3 to withdraw. We granted the motion and appointed new counsel from the federal public

defender’s office.

The Government filed a motion asking us to dismiss the appeal as untimely or

summarily affirm. We denied the motion. The parties then briefed the issues. The

Government argues that Jackson’s appeal is untimely under Federal Rule of Appellate

Procedure 4(b) because Jackson filed it more than fourteen days after the entry of

judgment. Jackson’s new counsel filed an Anders brief and a motion to withdraw.

II.

The District Court had jurisdiction under 18 U.S.C. § 3231. We have jurisdiction

pursuant to 28 U.S.C. § 1291 and 18 U.S.C. § 3742(a).

III.

We first examine whether Jackson’s appeal was timely under 28 U.S.C. § 2107(b)

and Federal Rule of Appellate Procedure 4(b)(1)(A). Jackson had fourteen days from the

entry of judgment to appeal his sentence. Fed. R. App. P. 4(b)(1)(A). “Rule 4(b)’s

deadline is rigid,” and “[u]pon proper invocation[,] . . . when a notice of appeal is filed

out of time, we must dismiss the appeal.” Virgin Islands v. Martinez, 620 F.3d 321, 328–

29 (3d Cir. 2010). The Government may invoke Rule 4(b) “at any point up to and

including in its merits brief.” United States v. Muhammud, 701 F.3d 109, 111 (3d Cir.

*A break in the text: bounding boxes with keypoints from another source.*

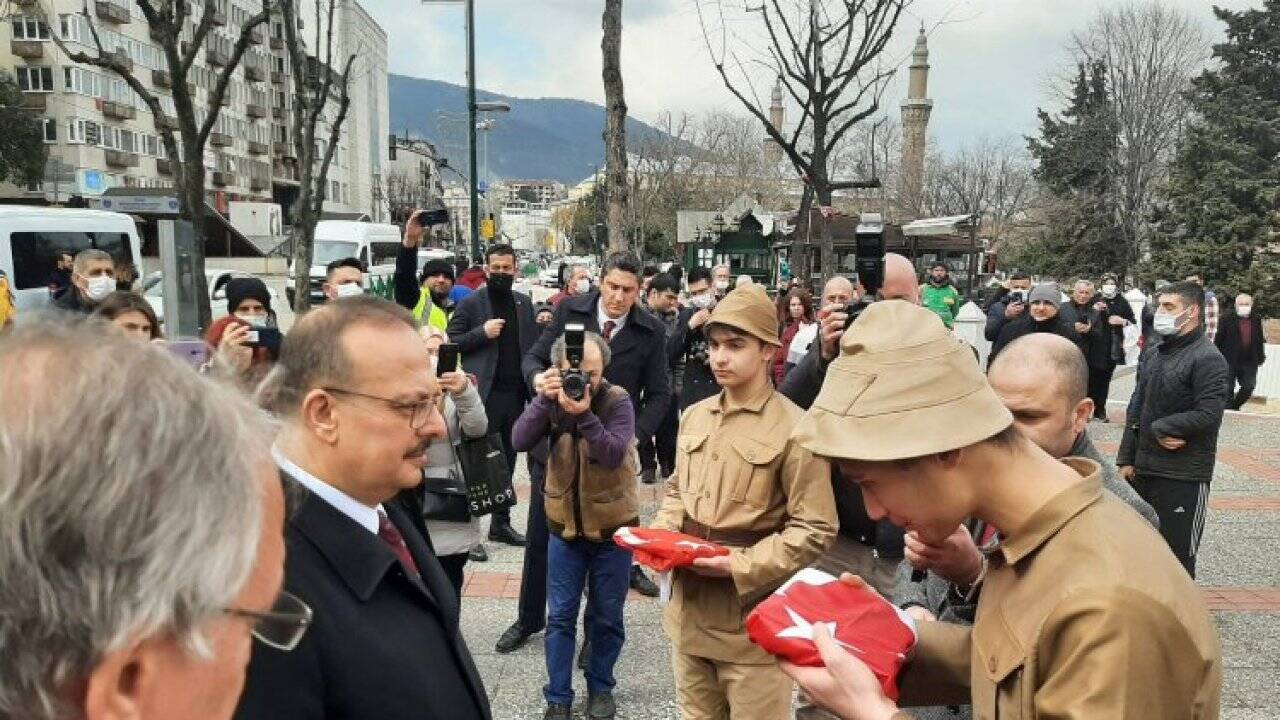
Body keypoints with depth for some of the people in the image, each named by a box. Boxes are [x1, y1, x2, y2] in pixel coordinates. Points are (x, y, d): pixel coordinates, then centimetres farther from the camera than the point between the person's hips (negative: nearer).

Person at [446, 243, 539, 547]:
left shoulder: (524, 303, 12)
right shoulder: (470, 303, -1)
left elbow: (533, 345, 15)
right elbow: (450, 342, -6)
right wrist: (482, 332, -17)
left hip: (516, 394, 5)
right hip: (484, 395, -5)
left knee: (507, 460, 13)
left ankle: (501, 523, 24)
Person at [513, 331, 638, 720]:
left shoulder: (618, 401, -15)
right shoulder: (553, 399, -5)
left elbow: (614, 455, -28)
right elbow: (520, 441, -18)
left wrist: (583, 413, -39)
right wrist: (545, 399, -29)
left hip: (613, 528, -2)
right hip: (565, 527, 2)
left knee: (606, 617, 12)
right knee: (560, 616, 9)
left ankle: (601, 688, 33)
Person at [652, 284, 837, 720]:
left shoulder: (793, 428, -14)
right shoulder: (695, 415, 7)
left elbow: (815, 530, -14)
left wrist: (742, 566, -21)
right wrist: (661, 534, -2)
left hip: (751, 617, -6)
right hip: (689, 608, 6)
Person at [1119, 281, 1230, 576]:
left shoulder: (1208, 360, -12)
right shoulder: (1153, 355, 11)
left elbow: (1209, 416, -21)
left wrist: (1160, 428, -10)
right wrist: (1127, 458, 11)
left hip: (1184, 476, -7)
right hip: (1144, 470, 7)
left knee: (1177, 554, 1)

2012). Jackson filed his “delayed notice of appeal” ten months after the entry of

judgment, well beyond Rule 4(b)’s fourteen-day time limit. The Government properly

invoked the rule in its merits brief. As a result, we will dismiss Jackson’s appeal as

untimely.

4 IV.

We next address counsel’s motion to withdraw.1 When counsel submits an

Anders brief along with a motion to withdraw, our inquiry is two-fold: (1) whether

counsel adequately fulfilled the requirements under this Court’s Local Appellate Rule

109.2(a), which requires a brief identifying anything in the record that might support an

appeal; and (2) whether the Court’s own “independent review of the record presents any

nonfrivolous issues.” United States v. Youla, 241 F.3d 296, 300 (3d Cir. 2001). Where

an Anders brief is facially adequate, we confine our review to those parts of the record

identified by the brief. Id. at 301.